Last week’s ruling against Facebook from the European Court of Justice (ECJ) justifiably caused a great stir. The ECJ declared the Safe Harbour agreement to be obsolete. European politicians can no longer hide behind the myth that data protection is safeguarded by the US data centers that store and process our information. It remains unclear, however, what the consequences of this decision will be for Facebook and thousands of other internet companies.
This post will leave aside any further discussion of the substance of the judgment and will look instead at the methods and the process that brought about the decision. Max Schrems, the 28 year old lawyer who initiated the case, is being likened to David, landing a great blow to the billion dollar Goliath that is Facebook. While this captures something of the spirit of the case, it doesn’t quite go far enough to describe the extent of what happened.
Schrems made use of strategic litigation, an approach that has been pursued for decades by many civil and human rights organizations working in the Anglo-American legal system.
Preparing the legal instruments – complaints, lawsuits, criminal proceedings – takes sometimes years of work by lawyers, activists and organizations. Other legal experts and official bodies may then join the action before it is finally submitted.
The cases often pertain to questions of great public importance, and so the legal action goes hand in hand with communications and public awareness work. For the claimants and the groups that support them, these proceedings are part of a politico-legal battle, and their significance extends far beyond securing a win in the individual cases. The goal is often to reveal systematic problems and structural injustice. This is also how we work at my organization, the European Center for Constitutional and Human Rights in Berlin.

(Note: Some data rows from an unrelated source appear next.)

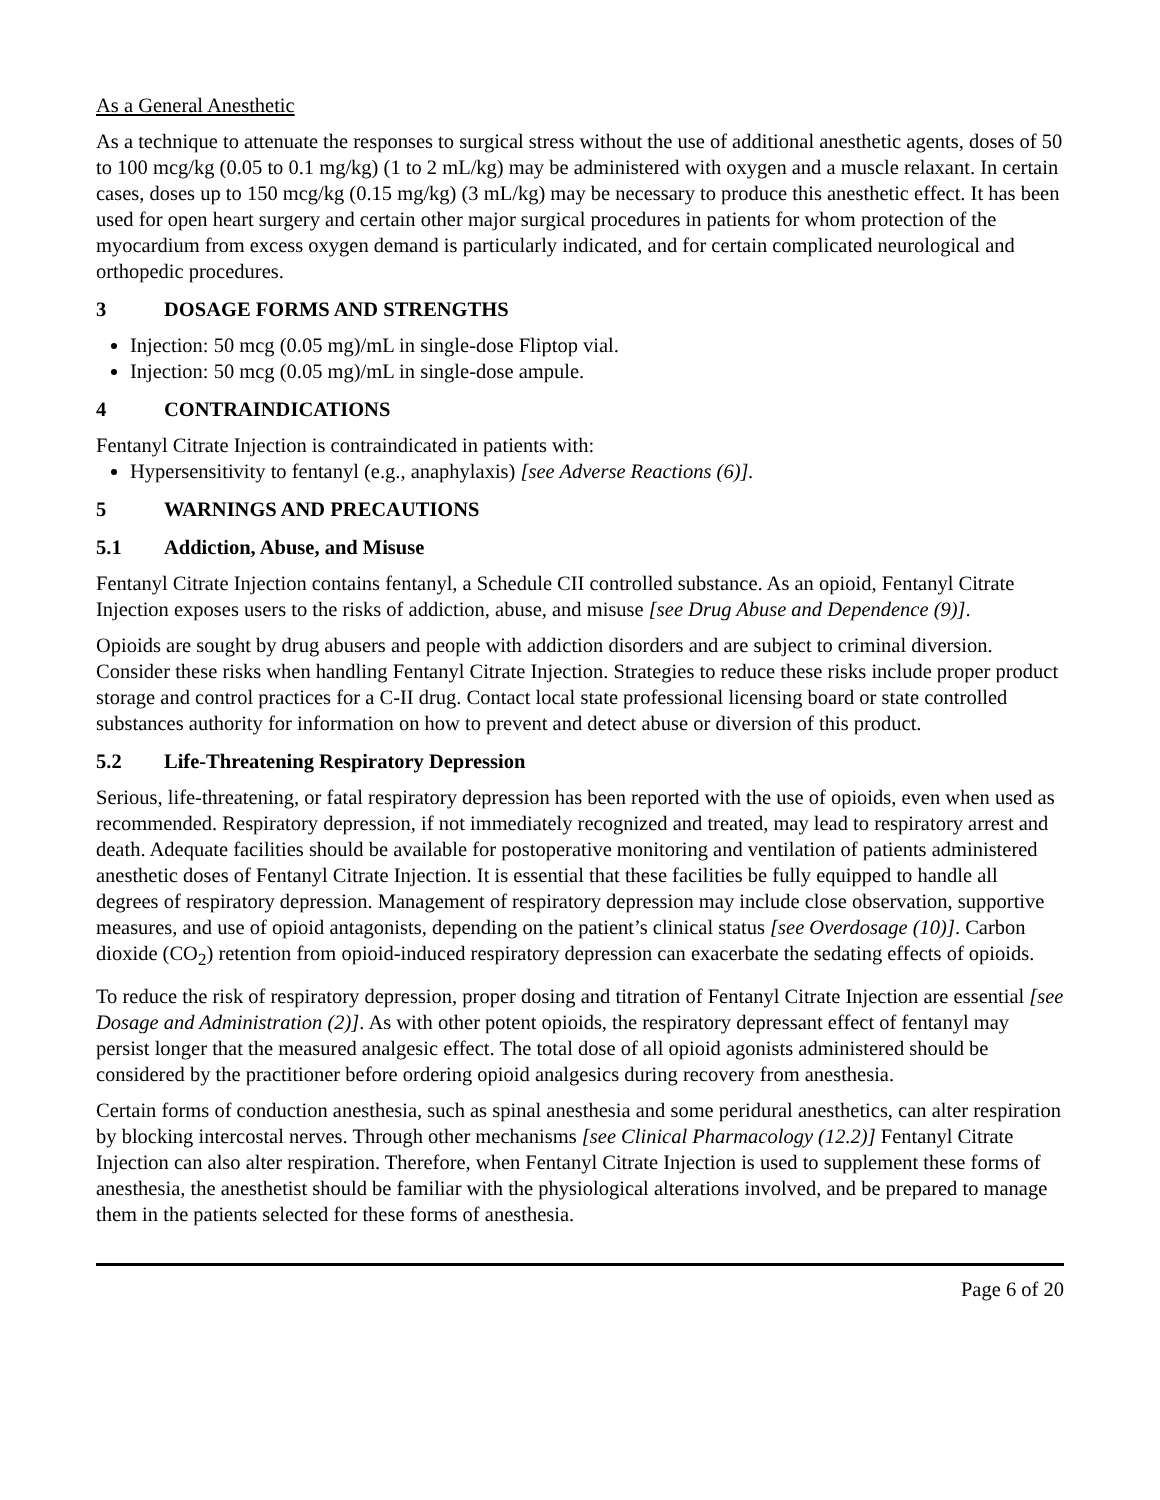As a General Anesthetic
As a technique to attenuate the responses to surgical stress without the use of additional anesthetic agents, doses of 50 to 100 mcg/kg (0.05 to 0.1 mg/kg) (1 to 2 mL/kg) may be administered with oxygen and a muscle relaxant. In certain cases, doses up to 150 mcg/kg (0.15 mg/kg) (3 mL/kg) may be necessary to produce this anesthetic effect. It has been used for open heart surgery and certain other major surgical procedures in patients for whom protection of the myocardium from excess oxygen demand is particularly indicated, and for certain complicated neurological and orthopedic procedures.
3 DOSAGE FORMS AND STRENGTHS
Injection: 50 mcg (0.05 mg)/mL in single-dose Fliptop vial.
Injection: 50 mcg (0.05 mg)/mL in single-dose ampule.
4 CONTRAINDICATIONS
Fentanyl Citrate Injection is contraindicated in patients with:
Hypersensitivity to fentanyl (e.g., anaphylaxis) [see Adverse Reactions (6)].
5 WARNINGS AND PRECAUTIONS
5.1 Addiction, Abuse, and Misuse
Fentanyl Citrate Injection contains fentanyl, a Schedule CII controlled substance. As an opioid, Fentanyl Citrate Injection exposes users to the risks of addiction, abuse, and misuse [see Drug Abuse and Dependence (9)].
Opioids are sought by drug abusers and people with addiction disorders and are subject to criminal diversion. Consider these risks when handling Fentanyl Citrate Injection. Strategies to reduce these risks include proper product storage and control practices for a C-II drug. Contact local state professional licensing board or state controlled substances authority for information on how to prevent and detect abuse or diversion of this product.
5.2 Life-Threatening Respiratory Depression
Serious, life-threatening, or fatal respiratory depression has been reported with the use of opioids, even when used as recommended. Respiratory depression, if not immediately recognized and treated, may lead to respiratory arrest and death. Adequate facilities should be available for postoperative monitoring and ventilation of patients administered anesthetic doses of Fentanyl Citrate Injection. It is essential that these facilities be fully equipped to handle all degrees of respiratory depression. Management of respiratory depression may include close observation, supportive measures, and use of opioid antagonists, depending on the patient’s clinical status [see Overdosage (10)]. Carbon dioxide (CO<sub>2</sub>) retention from opioid-induced respiratory depression can exacerbate the sedating effects of opioids.
To reduce the risk of respiratory depression, proper dosing and titration of Fentanyl Citrate Injection are essential [see Dosage and Administration (2)]. As with other potent opioids, the respiratory depressant effect of fentanyl may persist longer that the measured analgesic effect. The total dose of all opioid agonists administered should be considered by the practitioner before ordering opioid analgesics during recovery from anesthesia.
Certain forms of conduction anesthesia, such as spinal anesthesia and some peridural anesthetics, can alter respiration by blocking intercostal nerves. Through other mechanisms [see Clinical Pharmacology (12.2)] Fentanyl Citrate Injection can also alter respiration. Therefore, when Fentanyl Citrate Injection is used to supplement these forms of anesthesia, the anesthetist should be familiar with the physiological alterations involved, and be prepared to manage them in the patients selected for these forms of anesthesia.
Page 6 of 20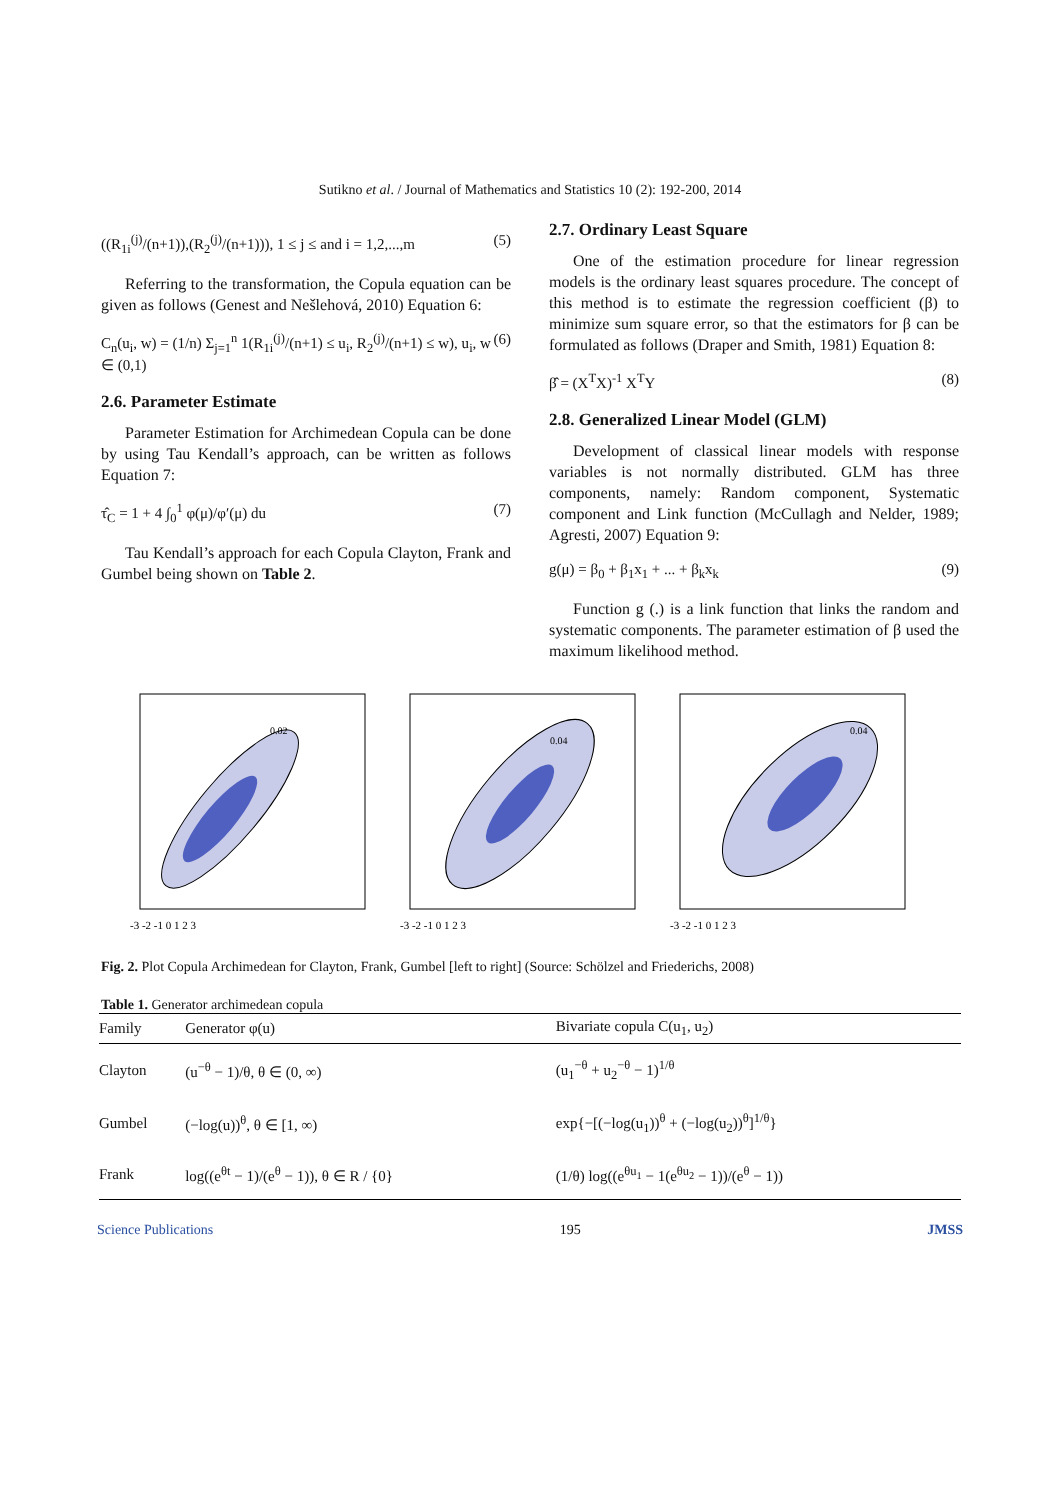Sutikno et al. / Journal of Mathematics and Statistics 10 (2): 192-200, 2014
((R<sub>1i</sub><sup>(j)</sup>/(n+1)),(R<sub>2</sub><sup>(j)</sup>/(n+1))), 1 ≤ j ≤ and i = 1,2,...,m (5)
Referring to the transformation, the Copula equation can be given as follows (Genest and Nešlehová, 2010) Equation 6:
C<sub>n</sub>(u<sub>i</sub>, w) = (1/n) Σ<sub>j=1</sub><sup>n</sup> 1(R<sub>1i</sub><sup>(j)</sup>/(n+1) ≤ u<sub>i</sub>, R<sub>2</sub><sup>(j)</sup>/(n+1) ≤ w), u<sub>i</sub>, w ∈ (0,1) (6)
2.6. Parameter Estimate
Parameter Estimation for Archimedean Copula can be done by using Tau Kendall’s approach, can be written as follows Equation 7:
τ̂<sub>C</sub> = 1 + 4 ∫<sub>0</sub><sup>1</sup> φ(μ)/φ′(μ) du (7)
Tau Kendall’s approach for each Copula Clayton, Frank and Gumbel being shown on Table 2.
2.7. Ordinary Least Square
One of the estimation procedure for linear regression models is the ordinary least squares procedure. The concept of this method is to estimate the regression coefficient (β) to minimize sum square error, so that the estimators for β can be formulated as follows (Draper and Smith, 1981) Equation 8:
β̂ = (X<sup>T</sup>X)<sup>-1</sup> X<sup>T</sup>Y (8)
2.8. Generalized Linear Model (GLM)
Development of classical linear models with response variables is not normally distributed. GLM has three components, namely: Random component, Systematic component and Link function (McCullagh and Nelder, 1989; Agresti, 2007) Equation 9:
g(μ) = β<sub>0</sub> + β<sub>1</sub>x<sub>1</sub> + ... + β<sub>k</sub>x<sub>k</sub> (9)
Function g (.) is a link function that links the random and systematic components. The parameter estimation of β used the maximum likelihood method.
0.02
-3 -2 -1 0 1 2 3
0.04
-3 -2 -1 0 1 2 3
0.04
-3 -2 -1 0 1 2 3
Fig. 2. Plot Copula Archimedean for Clayton, Frank, Gumbel [left to right] (Source: Schölzel and Friederichs, 2008)
Table 1. Generator archimedean copula
| Family | Generator φ(u) | Bivariate copula C(u<sub>1</sub>, u<sub>2</sub>) |
| --- | --- | --- |
| Clayton | (u<sup>−θ</sup> − 1)/θ, θ ∈ (0, ∞) | (u<sub>1</sub><sup>−θ</sup> + u<sub>2</sub><sup>−θ</sup> − 1)<sup>1/θ</sup> |
| Gumbel | (−log(u))<sup>θ</sup>, θ ∈ [1, ∞) | exp{−[(−log(u<sub>1</sub>))<sup>θ</sup> + (−log(u<sub>2</sub>))<sup>θ</sup>]<sup>1/θ</sup>} |
| Frank | log((e<sup>θt</sup> − 1)/(e<sup>θ</sup> − 1)), θ ∈ R / {0} | (1/θ) log((e<sup>θu<sub>1</sub></sup> − 1(e<sup>θu<sub>2</sub></sup> − 1))/(e<sup>θ</sup> − 1)) |
Science Publications 195 JMSS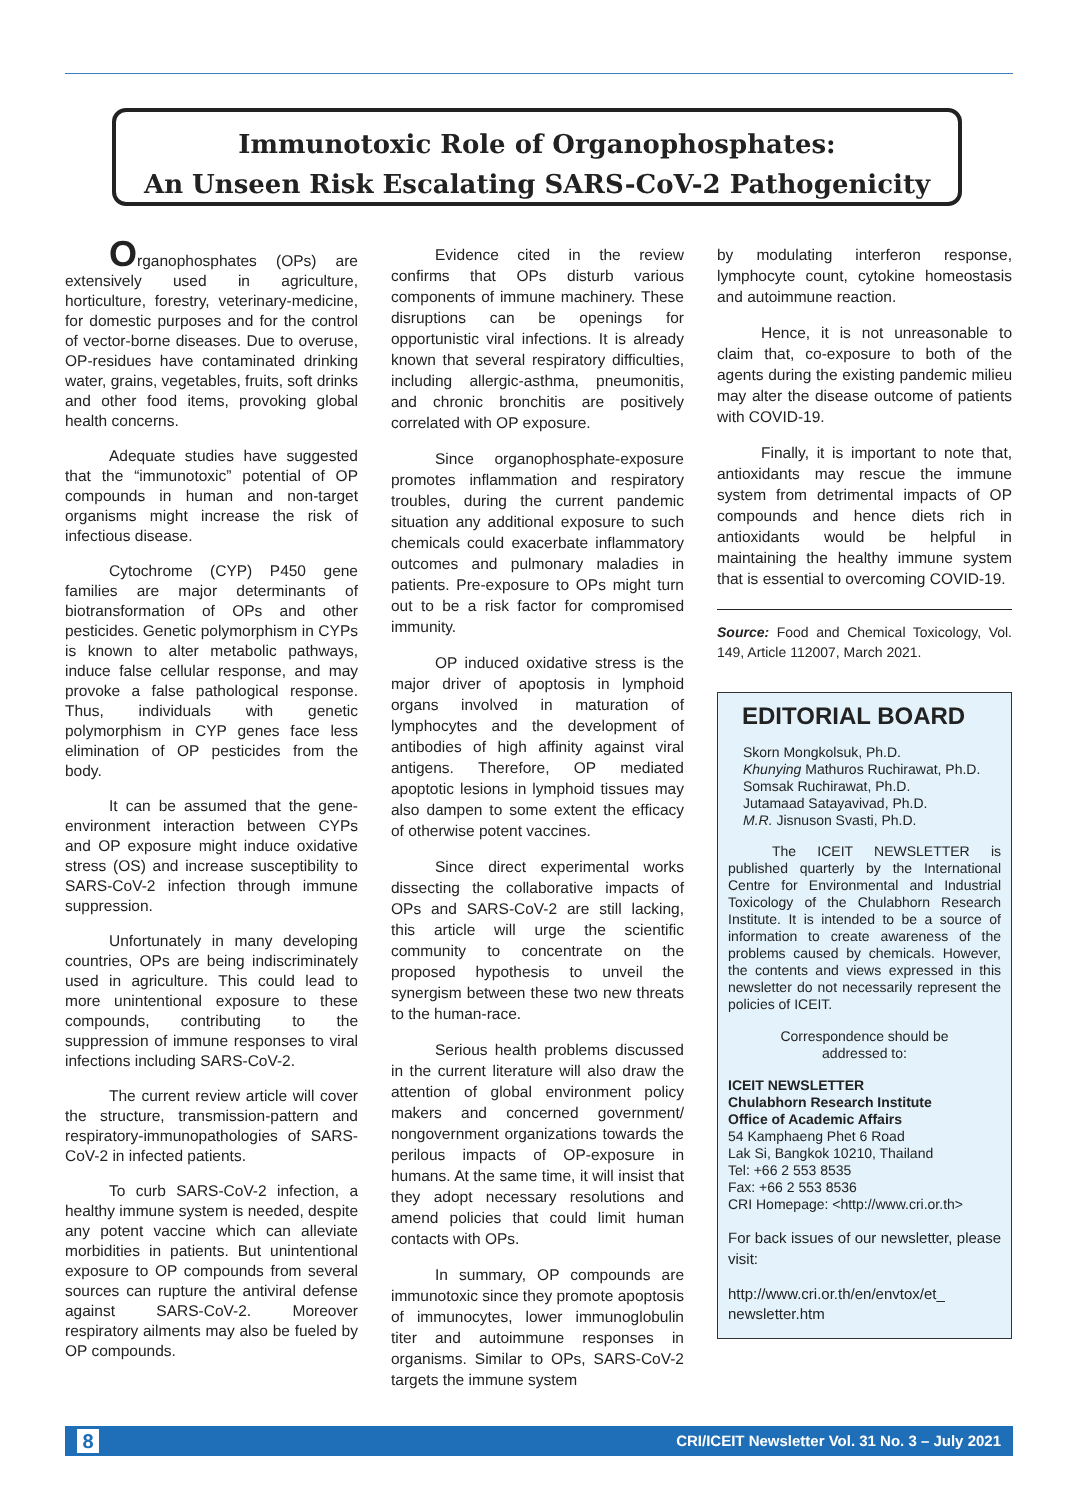Immunotoxic Role of Organophosphates:
An Unseen Risk Escalating SARS-CoV-2 Pathogenicity
Organophosphates (OPs) are extensively used in agriculture, horticulture, forestry, veterinary-medicine, for domestic purposes and for the control of vector-borne diseases. Due to overuse, OP-residues have contaminated drinking water, grains, vegetables, fruits, soft drinks and other food items, provoking global health concerns.
Adequate studies have suggested that the “immunotoxic” potential of OP compounds in human and non-target organisms might increase the risk of infectious disease.
Cytochrome (CYP) P450 gene families are major determinants of biotransformation of OPs and other pesticides. Genetic polymorphism in CYPs is known to alter metabolic pathways, induce false cellular response, and may provoke a false pathological response. Thus, individuals with genetic polymorphism in CYP genes face less elimination of OP pesticides from the body.
It can be assumed that the gene-environment interaction between CYPs and OP exposure might induce oxidative stress (OS) and increase susceptibility to SARS-CoV-2 infection through immune suppression.
Unfortunately in many developing countries, OPs are being indiscriminately used in agriculture. This could lead to more unintentional exposure to these compounds, contributing to the suppression of immune responses to viral infections including SARS-CoV-2.
The current review article will cover the structure, transmission-pattern and respiratory-immunopathologies of SARS-CoV-2 in infected patients.
To curb SARS-CoV-2 infection, a healthy immune system is needed, despite any potent vaccine which can alleviate morbidities in patients. But unintentional exposure to OP compounds from several sources can rupture the antiviral defense against SARS-CoV-2. Moreover respiratory ailments may also be fueled by OP compounds.
Evidence cited in the review confirms that OPs disturb various components of immune machinery. These disruptions can be openings for opportunistic viral infections. It is already known that several respiratory difficulties, including allergic-asthma, pneumonitis, and chronic bronchitis are positively correlated with OP exposure.
Since organophosphate-exposure promotes inflammation and respiratory troubles, during the current pandemic situation any additional exposure to such chemicals could exacerbate inflammatory outcomes and pulmonary maladies in patients. Pre-exposure to OPs might turn out to be a risk factor for compromised immunity.
OP induced oxidative stress is the major driver of apoptosis in lymphoid organs involved in maturation of lymphocytes and the development of antibodies of high affinity against viral antigens. Therefore, OP mediated apoptotic lesions in lymphoid tissues may also dampen to some extent the efficacy of otherwise potent vaccines.
Since direct experimental works dissecting the collaborative impacts of OPs and SARS-CoV-2 are still lacking, this article will urge the scientific community to concentrate on the proposed hypothesis to unveil the synergism between these two new threats to the human-race.
Serious health problems discussed in the current literature will also draw the attention of global environment policy makers and concerned government/ nongovernment organizations towards the perilous impacts of OP-exposure in humans. At the same time, it will insist that they adopt necessary resolutions and amend policies that could limit human contacts with OPs.
In summary, OP compounds are immunotoxic since they promote apoptosis of immunocytes, lower immunoglobulin titer and autoimmune responses in organisms. Similar to OPs, SARS-CoV-2 targets the immune system
by modulating interferon response, lymphocyte count, cytokine homeostasis and autoimmune reaction.
Hence, it is not unreasonable to claim that, co-exposure to both of the agents during the existing pandemic milieu may alter the disease outcome of patients with COVID-19.
Finally, it is important to note that, antioxidants may rescue the immune system from detrimental impacts of OP compounds and hence diets rich in antioxidants would be helpful in maintaining the healthy immune system that is essential to overcoming COVID-19.
Source: Food and Chemical Toxicology, Vol. 149, Article 112007, March 2021.
EDITORIAL BOARD
Skorn Mongkolsuk, Ph.D.
Khunying Mathuros Ruchirawat, Ph.D.
Somsak Ruchirawat, Ph.D.
Jutamaad Satayavivad, Ph.D.
M.R. Jisnuson Svasti, Ph.D.
The ICEIT NEWSLETTER is published quarterly by the International Centre for Environmental and Industrial Toxicology of the Chulabhorn Research Institute. It is intended to be a source of information to create awareness of the problems caused by chemicals. However, the contents and views expressed in this newsletter do not necessarily represent the policies of ICEIT.
Correspondence should be
addressed to:
ICEIT NEWSLETTER
Chulabhorn Research Institute
Office of Academic Affairs
54 Kamphaeng Phet 6 Road
Lak Si, Bangkok 10210, Thailand
Tel: +66 2 553 8535
Fax: +66 2 553 8536
CRI Homepage: <http://www.cri.or.th>
For back issues of our newsletter, please visit:
http://www.cri.or.th/en/envtox/et_ newsletter.htm
8 CRI/ICEIT Newsletter Vol. 31 No. 3 – July 2021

For over four years, Schrems and his allies tried out various legal instruments. In 2011 they submitted a complaint to the Data Protection Commissioner in Ireland, where Facebook’s European headquarters is based. This was followed by a class action lawsuit at a court in Vienna. Ultimately their action made it to the ECJ. That court’s spectacular ruling was not the overnight result of one genius idea. Instead it was the product of careful legal analysis paired with a willingness to try many different methods.
In the end, the right forum materialized, and the requisite momentum had built, thanks to the debate around the Snowden revelations. And the ECJ, keen to further its role in human rights, had already proven itself in the area of data security on questions of data retention and the “right to be forgotten”.
Little has changed since Edward Snowden risked everything with his revelations. Particularly disappointing is the lack of efforts by politicians and ministry staff, those whose job it is to protect public interests and thus civil and human rights. Schrems and his network, including OpenDataCity and LobbyPlag.eu, exposed this failure – and tried to fill the gap.